* Start Record list *

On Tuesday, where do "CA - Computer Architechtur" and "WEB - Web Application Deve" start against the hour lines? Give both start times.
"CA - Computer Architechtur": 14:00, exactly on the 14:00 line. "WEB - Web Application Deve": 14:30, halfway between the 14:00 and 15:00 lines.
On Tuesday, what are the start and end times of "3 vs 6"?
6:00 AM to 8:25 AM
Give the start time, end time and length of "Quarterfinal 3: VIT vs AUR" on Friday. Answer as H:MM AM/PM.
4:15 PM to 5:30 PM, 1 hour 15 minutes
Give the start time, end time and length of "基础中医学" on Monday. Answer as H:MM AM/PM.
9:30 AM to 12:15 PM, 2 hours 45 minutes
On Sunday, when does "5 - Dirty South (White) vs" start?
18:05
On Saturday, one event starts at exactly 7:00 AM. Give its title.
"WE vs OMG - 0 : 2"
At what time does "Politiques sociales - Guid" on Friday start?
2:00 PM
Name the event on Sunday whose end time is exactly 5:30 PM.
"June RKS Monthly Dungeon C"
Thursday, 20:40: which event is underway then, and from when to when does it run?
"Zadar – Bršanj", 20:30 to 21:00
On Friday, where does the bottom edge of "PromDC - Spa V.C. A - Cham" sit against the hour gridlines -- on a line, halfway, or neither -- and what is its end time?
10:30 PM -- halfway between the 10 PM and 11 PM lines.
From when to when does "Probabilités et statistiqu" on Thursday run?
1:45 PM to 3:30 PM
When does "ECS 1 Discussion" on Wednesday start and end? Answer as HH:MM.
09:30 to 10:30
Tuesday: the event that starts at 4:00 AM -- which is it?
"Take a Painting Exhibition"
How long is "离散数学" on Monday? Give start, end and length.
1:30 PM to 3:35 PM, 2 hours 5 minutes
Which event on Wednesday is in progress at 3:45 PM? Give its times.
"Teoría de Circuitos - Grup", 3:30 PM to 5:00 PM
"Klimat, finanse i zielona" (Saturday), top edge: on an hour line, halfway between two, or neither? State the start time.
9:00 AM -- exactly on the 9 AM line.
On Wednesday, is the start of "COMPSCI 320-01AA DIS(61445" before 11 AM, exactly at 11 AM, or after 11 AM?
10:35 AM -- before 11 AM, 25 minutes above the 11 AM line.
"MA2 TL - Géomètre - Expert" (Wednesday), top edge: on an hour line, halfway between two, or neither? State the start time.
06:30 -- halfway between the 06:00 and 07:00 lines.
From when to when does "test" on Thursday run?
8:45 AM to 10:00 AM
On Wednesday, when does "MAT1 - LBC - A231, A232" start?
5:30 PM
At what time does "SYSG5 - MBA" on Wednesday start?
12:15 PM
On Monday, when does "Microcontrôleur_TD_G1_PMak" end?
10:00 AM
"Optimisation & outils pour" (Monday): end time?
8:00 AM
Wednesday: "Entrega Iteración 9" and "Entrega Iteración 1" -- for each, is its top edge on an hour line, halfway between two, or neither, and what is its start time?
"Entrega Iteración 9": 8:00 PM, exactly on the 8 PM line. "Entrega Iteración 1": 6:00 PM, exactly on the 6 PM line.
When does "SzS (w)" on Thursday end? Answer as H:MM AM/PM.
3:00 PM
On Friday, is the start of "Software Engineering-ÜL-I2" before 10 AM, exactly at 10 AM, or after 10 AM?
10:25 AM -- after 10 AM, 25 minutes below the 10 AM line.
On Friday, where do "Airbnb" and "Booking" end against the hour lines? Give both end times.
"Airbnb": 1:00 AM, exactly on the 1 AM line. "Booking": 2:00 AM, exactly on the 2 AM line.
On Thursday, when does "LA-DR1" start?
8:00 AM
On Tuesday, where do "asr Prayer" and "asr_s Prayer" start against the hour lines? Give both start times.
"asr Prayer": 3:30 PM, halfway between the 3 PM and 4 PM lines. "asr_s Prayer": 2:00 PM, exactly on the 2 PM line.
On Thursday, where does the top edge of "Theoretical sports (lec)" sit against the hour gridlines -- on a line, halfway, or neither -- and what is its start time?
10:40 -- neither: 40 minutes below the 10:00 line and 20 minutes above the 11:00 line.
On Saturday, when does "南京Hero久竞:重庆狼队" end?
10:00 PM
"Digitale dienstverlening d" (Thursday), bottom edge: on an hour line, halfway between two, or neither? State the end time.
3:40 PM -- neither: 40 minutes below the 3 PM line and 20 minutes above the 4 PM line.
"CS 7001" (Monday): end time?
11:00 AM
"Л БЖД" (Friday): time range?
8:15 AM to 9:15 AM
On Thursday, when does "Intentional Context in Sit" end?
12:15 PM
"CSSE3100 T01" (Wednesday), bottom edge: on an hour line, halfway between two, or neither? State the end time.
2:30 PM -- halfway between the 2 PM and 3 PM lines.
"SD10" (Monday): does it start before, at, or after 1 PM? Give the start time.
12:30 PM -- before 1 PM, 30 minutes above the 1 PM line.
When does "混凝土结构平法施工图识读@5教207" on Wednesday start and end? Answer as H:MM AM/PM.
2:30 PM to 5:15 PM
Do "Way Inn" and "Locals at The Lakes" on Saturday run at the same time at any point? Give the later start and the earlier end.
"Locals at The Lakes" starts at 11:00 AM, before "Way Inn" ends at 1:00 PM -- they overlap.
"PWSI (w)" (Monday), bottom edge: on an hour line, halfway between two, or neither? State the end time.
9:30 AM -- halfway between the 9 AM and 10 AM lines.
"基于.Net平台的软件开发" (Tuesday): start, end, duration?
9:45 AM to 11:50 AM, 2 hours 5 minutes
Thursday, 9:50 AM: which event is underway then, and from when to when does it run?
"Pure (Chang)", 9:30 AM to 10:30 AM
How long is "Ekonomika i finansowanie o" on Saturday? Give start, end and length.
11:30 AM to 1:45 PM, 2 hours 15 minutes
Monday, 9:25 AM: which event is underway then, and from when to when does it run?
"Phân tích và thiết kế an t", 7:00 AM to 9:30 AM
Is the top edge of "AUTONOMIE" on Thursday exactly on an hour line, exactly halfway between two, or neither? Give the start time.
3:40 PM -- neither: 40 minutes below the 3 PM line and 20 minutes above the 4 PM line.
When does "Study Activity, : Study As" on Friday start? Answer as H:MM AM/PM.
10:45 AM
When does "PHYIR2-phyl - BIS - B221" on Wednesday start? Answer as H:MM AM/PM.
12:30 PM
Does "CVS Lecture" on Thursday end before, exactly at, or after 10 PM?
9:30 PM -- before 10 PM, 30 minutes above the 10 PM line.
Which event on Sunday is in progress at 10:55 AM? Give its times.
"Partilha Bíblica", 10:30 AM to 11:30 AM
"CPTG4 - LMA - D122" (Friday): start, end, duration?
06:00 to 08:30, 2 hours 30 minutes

* End Record list *

(Written request) Copy the stretch of the listing above from the line containing "Friday start? Answer as H:MM AM/PM." through the last line of the listing, reproducing each line without any change.

(Task response)
When does "Study Activity, : Study As" on Friday start? Answer as H:MM AM/PM.
10:45 AM
When does "PHYIR2-phyl - BIS - B221" on Wednesday start? Answer as H:MM AM/PM.
12:30 PM
Does "CVS Lecture" on Thursday end before, exactly at, or after 10 PM?
9:30 PM -- before 10 PM, 30 minutes above the 10 PM line.
Which event on Sunday is in progress at 10:55 AM? Give its times.
"Partilha Bíblica", 10:30 AM to 11:30 AM
"CPTG4 - LMA - D122" (Friday): start, end, duration?
06:00 to 08:30, 2 hours 30 minutes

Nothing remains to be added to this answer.